After the Trump–Netanyahu meeting, “three or four days” to hope for Hamas’s approval

That is the time Donald Trump now gives Hamas to accept his peace plan for the Palestinian enclave, following his White House meeting with the Israeli prime minister and after securing support from parts of Israel’s political class — even some opposition figures — as well as from Arab countries and Europeans.

On 29 September in Washington, the U.S. president re-entered international negotiations with force, just days before the grim second anniversary of the Islamist attacks on the Israeli state that left more than 1,200 dead and some 200 taken hostage. He returned to the scene despite struggles on the Russia–Ukraine dossier and while still clinging to the hope of winning the Nobel Peace Prize in October for his efforts.

Faced with Prime Minister Benjamin Netanyahu, Donald Trump laid out the broad contours of his “peace plan” for the Middle East, which he wants to impose before 7 October — the symbolic date marking two years of war between Israel and Gaza. The plan reprises many older proposals, incorporates recent European and Saudi suggestions, and hardens them with a simple demand: Hamas must immediately release all hostages in exchange for a ceasefire and a commitment to rebuild Gaza. At the same time, the plan appears to scale back the contested grandiose “riviera” project for Gaza built atop the territory’s ruins, and to abandon — at least for now — any plan for mass expulsions of Palestinians to neighboring or more distant countries.

The Washington staging was deliberate. Surrounded by advisers, Trump rolled out a scenario he wants to make definitive. Israel’s reception was enthusiastic. Netanyahu, desperate to survive politically, knows this plan may be his only honorable exit: a ceasefire validated by moderate Arab states, Europeans and even parts of the Israeli opposition ready to back him if the far-right factions in his coalition walk away. For the first time in a long while, an international initiative seems to be gathering near unanimity. Washington, Paris, Riyadh, Brussels — all want to close the cycle of violence and secure Netanyahu’s signature. In recent days, the U.S. president has even pledged, should an agreement be signed, to offer “Bibi” a presidential pardon in the long-running legal cases that have pursued him for years, so that he can remain in office and close this chapter ahead of the next elections.

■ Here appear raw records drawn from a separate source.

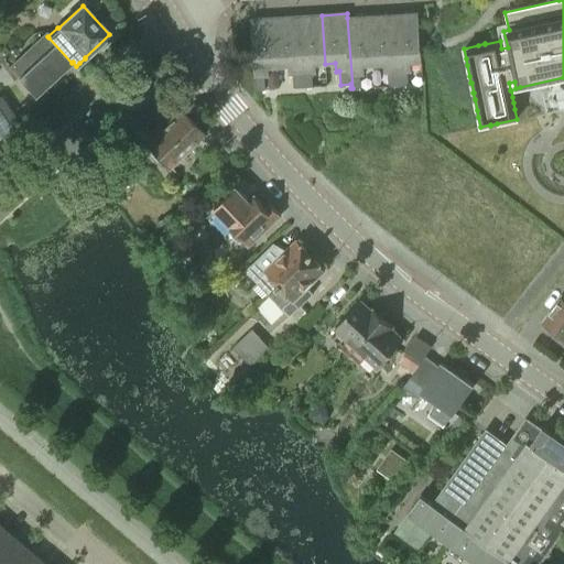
[(393,14),(399,86),(409,85),(408,72),(412,72),(411,63),(422,63),(419,13),(393,14)]
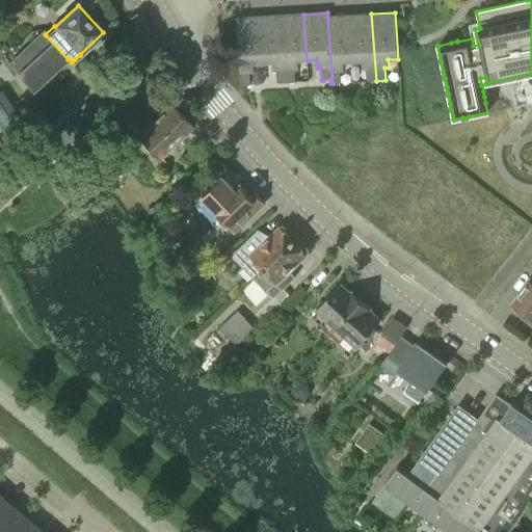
[(371,14),(349,16),(352,61),(361,61),(362,69),(366,69),(367,81),(376,81),(371,14)]
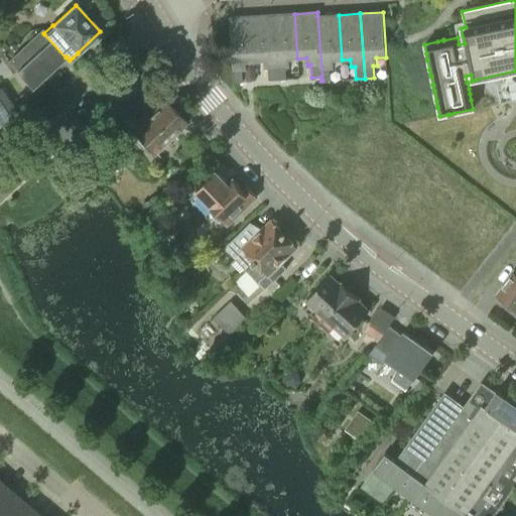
[(297,58),(294,14),(273,15),(277,80),(286,79),(285,67),(289,67),(289,59),(297,58)]
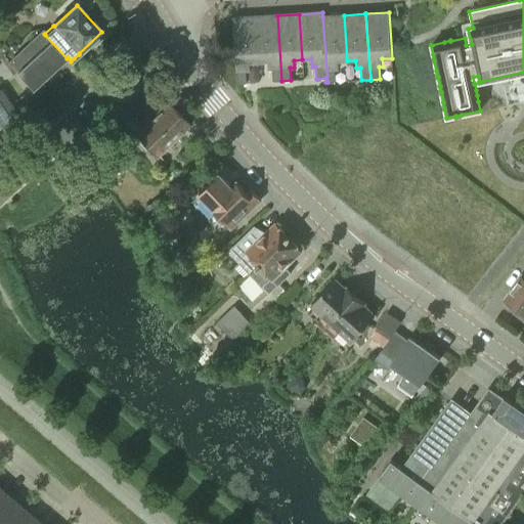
[(277,15),(255,17),(258,62),(267,61),(268,69),(272,69),(272,82),(281,81),(277,15)]
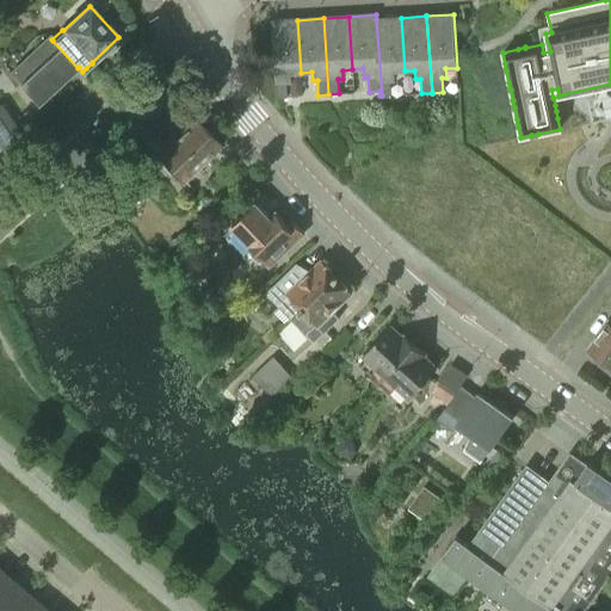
[(401,18),(376,19),(382,96),(390,96),(390,82),(395,81),(394,72),(405,71),(401,18)]
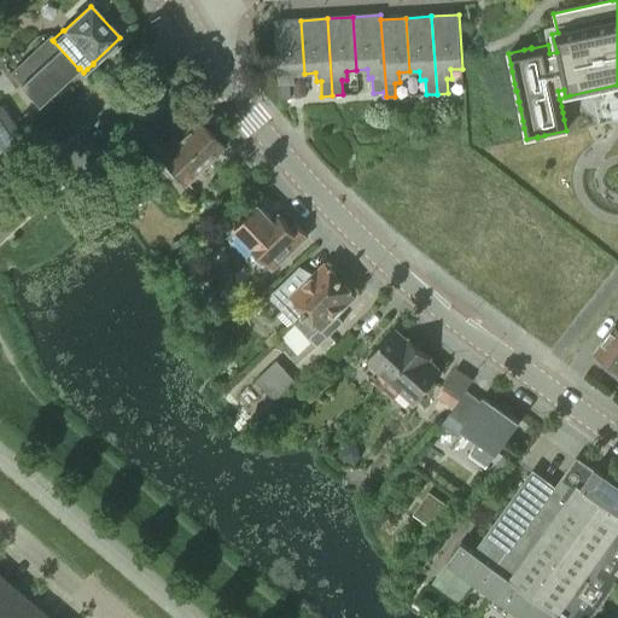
[(304,74),(301,21),(275,22),(279,99),(291,98),(290,83),(295,83),(295,74),(304,74)]
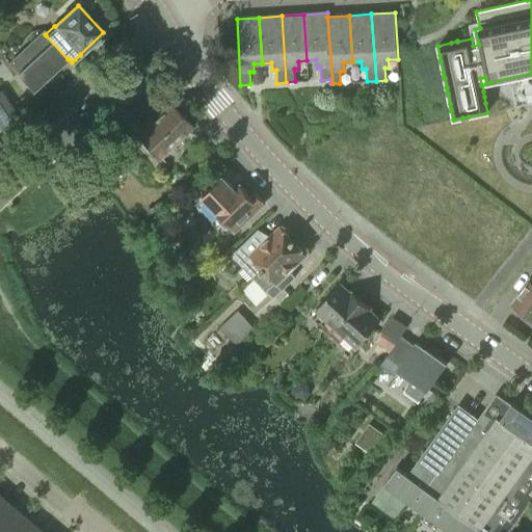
[(68,59),(46,35),(41,41),(36,36),(7,62),(17,73),(16,74),(29,88),(32,91),(61,64),(68,59)]
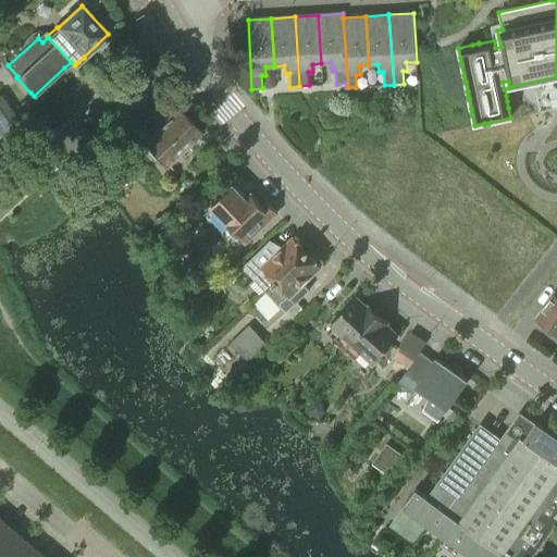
[(2,97),(0,97),(0,140),(8,135),(20,124),(11,111),(2,97)]
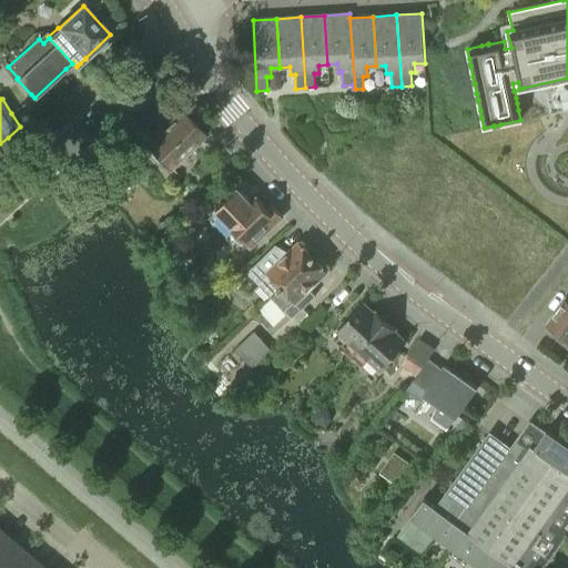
[(156,163),(163,163),(168,168),(204,133),(179,107),(169,117),(171,120),(145,144),(149,148),(150,155),(156,163)]
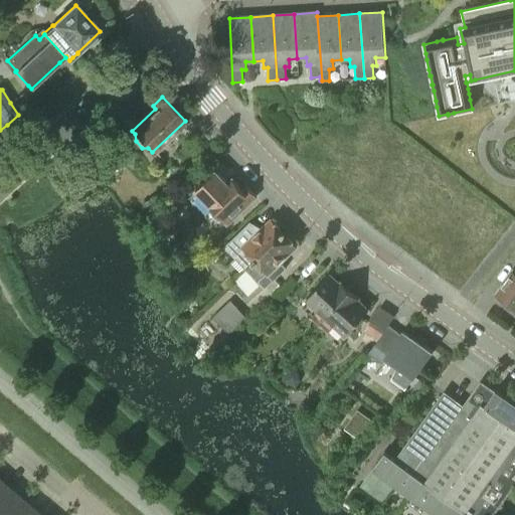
[(246,185),(242,189),(233,179),(227,184),(215,172),(196,189),(212,206),(211,206),(226,222),(255,195),(246,185)]
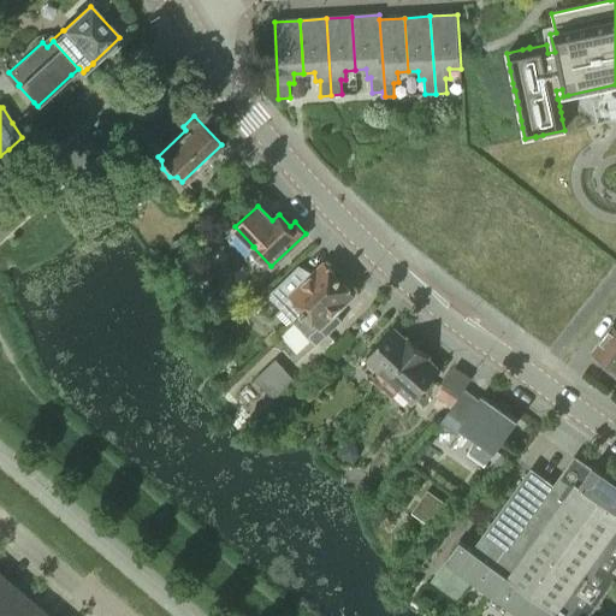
[(295,321),(338,280),(323,265),(311,276),(308,274),(297,268),(276,290),(270,295),(295,321)]
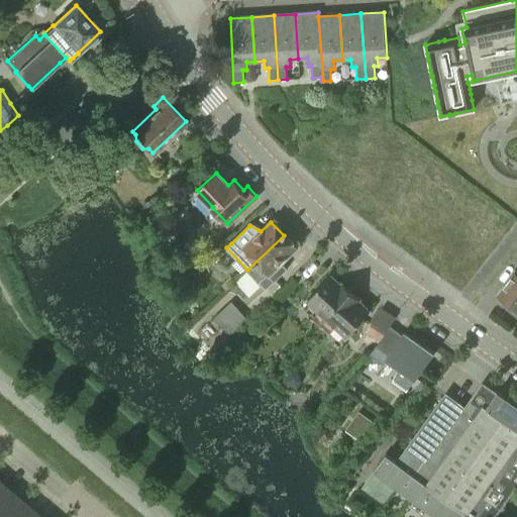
[(297,248),(284,235),(247,270),(259,282),(267,274),(270,278),(271,277),(275,281),(276,279),(288,269),(282,263),(297,248)]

The weak link remains Hamas, whose response everyone now awaits. Netanyahu was forced by Trump to apologize to Qatar for the strikes on Doha in September, since Qatar is currently the only mediator able to reach the Islamist organization. Everything therefore hinges on Doha; it would have been impossible to proceed otherwise. For Hamas, survival now rests on its last bargaining chip: the release of the hostages it still holds. The movement knows it is vulnerable without that leverage — but what future can it realistically expect even if it keeps fighting? None. Will it accept concessions to save what remains of Gaza and avoid its final erasure? Nothing is certain. Israel has likely produced a generation of young Gazans ready to take up the torch and, tragically, to seek revenge at some point for the horrors they have endured and the deaths of loved ones. On the ground the sands remain shifting: reports speak of a very gradual Israeli withdrawal from Gaza, contrary to the original plan, while the Islamist organization demands a total pullout before any talks. Trump is playing all his chips, issuing an ultimatum and determined to end this war in the coming days, ready to accept a failure that would bury any chance of peace for a long time. The bet is risky: without a quick gesture from Hamas, the window of opportunity will close and the war will resume with renewed intensity. Netanyahu has promised: he will finish the job.

Beyond the short term, Gaza’s future is at stake. Trump’s plan provides not only for an end to the bombardments but also for the deployment of an international interposition force — a UN-style peace operation without the United Nations, entrusted to a coalition of Arab and Western countries. To govern the enclave, one name has resurfaced: Tony Blair, former British prime minister, reportedly considered to lead an international civilian authority for three years — a choice still deeply unpopular across much of the Arab world given his role in the 2003 Iraq invasion. The Palestinians themselves were not given a real say in this plan. While the Palestinian Authority is supposed to reform — which might be overdue — it is not expected to administer Gaza in the near term. Their consolation prize, should the plan succeed: remaining on their land, avoiding expulsion, and seeing a less murderous horizon emerge. In exchange, they would have to accept an international trusteeship, a compromise presented as the only alternative to total destruction.

The big question remains: can peace be born of an ultimatum and a diplomatic bargain imposed from the outside? Gaza sits at the center of all ambitions and calculations and still awaits an answer. But one thing is certain: at present, the only actor who can propose a solution and try to impose it is Donald Trump. Short-term fix or durable settlement? In the Holy Land, only God knows. But if Hamas refuses, the U.S. president has warned that the organization “will atone in hell.”